Still Waiting for Health Care

The House of Representatives debate on the health insurance "reform" is
over with the Democrats failing the people and the Republicans
disgracing themselves as having left their minds back in the third
grade (with apologies to third graders).

Democrats were determined to pass any bill with a nice sounding name,
such as "The Affordable Health Care for America Act". Single payer,
full Medicare for all was never on the table even though a majority of
citizens, physicians and nurses support that far more efficient, free
choice of health care professionals, system.

There are no effective cost containment or prevention measures in the
bill. The public option is so weak it will be a receptacle for the
sickest of patients among the meager number of people who qualify for
its coverage. There are no provisions to reduce the number of people
(100,000) who die annually from medical malpractice in hospitals.

Nor is there a major program to reduce the tens of billions of dollars
that is stolen yearly out of Medicare from criminals inside and outside
the medical profession.

The cover story in the November issue of the AARP Bulletin
is on the elaborate but detectable schemes to swindle Medicare with
phantom services, phony rentals of equipment, stolen Medicare numbers
and the like. The author, Jay Weaver, writes: "So lucrative, and so
low-risk, the FBI reports, that a number of cocaine dealers in Florida
and California have switched from illicit drugs to Medicare fraud."

Although more money is finally going for prosecutions, there is nowhere
near enough for this corporate crime wave. Medicare's office of
Inspector General asserts that every dollar of law enforcement will
save $17 of theft.

Computerized billing fraud and abuse takes anywhere from $250 billion
to double that estimate by the General Accounting Office. (The GAO said
ten percent of health care expenditures are going down the drain.) The
reason why the estimates cover such a broad range, according to
Professor Malcolm Sparrow of Harvard University, is that there are
inadequate resources to document the huge hemorrhaging of the nation's
health care budget and come up with better data.

Apart from the impoverishment of the debate, there is the actual doing
of harm. The bill, if enacted, doesn't take effect until after the
presidential elections in 2013, mostly to let the drug and health
insurance industries adjust, though they can scarcely believe their
good fortune at being delivered all those profitable customers paid for
by taxpayers with scarcely any price restraints.

The Journal of Public Health has just published a
peer-reviewed study by Harvard physicians-researchers that estimates
45,000 Americans lose their lives yearly because they cannot afford
health insurance to receive diagnosis and treatment. Strange how cool
the House is to giving these fatalities a four year pass.

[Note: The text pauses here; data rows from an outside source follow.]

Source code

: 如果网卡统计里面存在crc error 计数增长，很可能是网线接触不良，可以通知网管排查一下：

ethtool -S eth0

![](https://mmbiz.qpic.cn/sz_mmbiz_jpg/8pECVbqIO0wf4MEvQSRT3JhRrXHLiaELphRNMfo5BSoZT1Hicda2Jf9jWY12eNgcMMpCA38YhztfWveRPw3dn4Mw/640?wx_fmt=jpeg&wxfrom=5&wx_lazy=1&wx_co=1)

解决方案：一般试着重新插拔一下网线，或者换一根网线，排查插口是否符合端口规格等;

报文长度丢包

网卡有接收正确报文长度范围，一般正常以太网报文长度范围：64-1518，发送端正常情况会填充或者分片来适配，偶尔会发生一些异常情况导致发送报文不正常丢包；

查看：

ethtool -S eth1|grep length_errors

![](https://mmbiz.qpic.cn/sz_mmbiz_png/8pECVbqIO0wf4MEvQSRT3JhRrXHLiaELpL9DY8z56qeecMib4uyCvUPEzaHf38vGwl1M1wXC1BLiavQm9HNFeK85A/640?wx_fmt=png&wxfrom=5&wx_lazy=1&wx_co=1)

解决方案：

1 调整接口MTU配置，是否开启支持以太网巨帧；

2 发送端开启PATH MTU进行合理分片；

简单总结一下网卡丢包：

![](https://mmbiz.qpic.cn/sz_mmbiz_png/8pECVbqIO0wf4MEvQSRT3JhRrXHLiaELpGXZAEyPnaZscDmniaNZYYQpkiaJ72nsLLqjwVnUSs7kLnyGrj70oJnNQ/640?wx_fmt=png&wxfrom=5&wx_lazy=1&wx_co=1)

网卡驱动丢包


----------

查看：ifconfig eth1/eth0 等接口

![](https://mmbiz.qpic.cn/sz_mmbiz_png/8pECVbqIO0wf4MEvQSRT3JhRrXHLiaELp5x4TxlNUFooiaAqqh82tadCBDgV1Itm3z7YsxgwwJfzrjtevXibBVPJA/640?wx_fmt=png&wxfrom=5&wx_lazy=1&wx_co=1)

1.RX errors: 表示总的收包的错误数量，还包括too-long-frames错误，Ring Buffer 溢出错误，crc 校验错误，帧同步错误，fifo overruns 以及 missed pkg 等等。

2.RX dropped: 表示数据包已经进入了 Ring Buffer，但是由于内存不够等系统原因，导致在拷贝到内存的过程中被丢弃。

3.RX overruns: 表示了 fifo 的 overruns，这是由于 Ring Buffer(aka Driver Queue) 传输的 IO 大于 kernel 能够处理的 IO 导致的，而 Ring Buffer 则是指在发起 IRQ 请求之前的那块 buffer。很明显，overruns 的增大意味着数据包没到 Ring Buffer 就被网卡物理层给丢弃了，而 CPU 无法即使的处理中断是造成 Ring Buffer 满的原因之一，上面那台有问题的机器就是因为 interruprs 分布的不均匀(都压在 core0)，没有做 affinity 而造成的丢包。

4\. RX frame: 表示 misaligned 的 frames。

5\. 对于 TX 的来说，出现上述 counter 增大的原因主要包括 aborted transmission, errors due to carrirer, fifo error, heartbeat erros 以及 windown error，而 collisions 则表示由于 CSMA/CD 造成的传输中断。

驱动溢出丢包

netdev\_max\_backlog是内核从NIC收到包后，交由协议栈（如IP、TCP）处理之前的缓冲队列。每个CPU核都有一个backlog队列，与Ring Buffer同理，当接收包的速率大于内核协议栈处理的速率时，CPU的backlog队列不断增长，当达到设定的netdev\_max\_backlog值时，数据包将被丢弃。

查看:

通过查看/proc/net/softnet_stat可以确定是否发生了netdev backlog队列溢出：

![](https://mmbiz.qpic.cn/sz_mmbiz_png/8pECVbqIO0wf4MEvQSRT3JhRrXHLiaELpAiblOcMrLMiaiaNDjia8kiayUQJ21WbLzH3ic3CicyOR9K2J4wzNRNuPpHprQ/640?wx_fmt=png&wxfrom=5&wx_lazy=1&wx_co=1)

Congressman Dennis Kucinich (D-OH), a leading single payer advocate,
voted against this legislation for many reasons, most notably the
Obama-driven omission of his amendment to clear the way legally for
states to pass their own single payer laws. Several states, such as
Pennsylvania, are in the process of moving legislation in this
direction, but are concerned that the health insurers will claim
federal pre-emption.

The victims of medical malpractice - estimated by the Institute of
Medicine and the Harvard School of Public Health to be about 100,000
deaths a year - escaped having to overcome more hurdles before they
have their full day in court. Helping to beat back the Republicans, who
define "medical malpractice reform" as letting the negligent
perpetrators get away with their lethal consequences, was Congressman
Bruce Braley (D-IA).

Rising on the House floor he delivered a factual plea for patient
safety. Hardly had he started to speak with Republicans started
shouting "trial lawyer, trial lawyer" referring to his previous
profession of representing wrongfully injured people before local
juries in Iowa. This rare display of shouting by opponents was
punctuated by one of their unleashed members rushing down the aisle
shouting "You'll pay for this."

During this overall debate on the bill, Republicans stood up one by
one, as prevaricatory dittoheads, to often scream and howl (like
coyotes) that this is "a government takeover of one sixth of the
economy," "would destroy the economy," "put 5.5 million people out of
work," "destroy the doctor-patient relationship," "be a steamroller of
socialism," "force millions of seniors to lose their current health
coverage" (meaning, Medicare?) and, in a passionate appeal to the
Almighty, Congressman John Fleming (R-LA) declared "God help us as the
government takes over your day-to-day life."

Never mind that this bill is just an expansion, however misdirected, of
government health insurance designed to increase corporate profits and
increase the corporate grip over the day-to-day decisions regarding
who, when and how people get their health care or get their bills paid.

To top off the madness, Senator Joe Lieberman (I-CT), an ever maturing
political hermaphrodite, reneged on his assurance to Senate Majority
Leader Harry Reid and imperiously announced on Fox News Sunday that "if
the public option plan is in there, as a matter of conscience, I will
not allow this bill to come to a final vote."

For media-centric Joe, his motto seems to be "L'Senat c'est moi."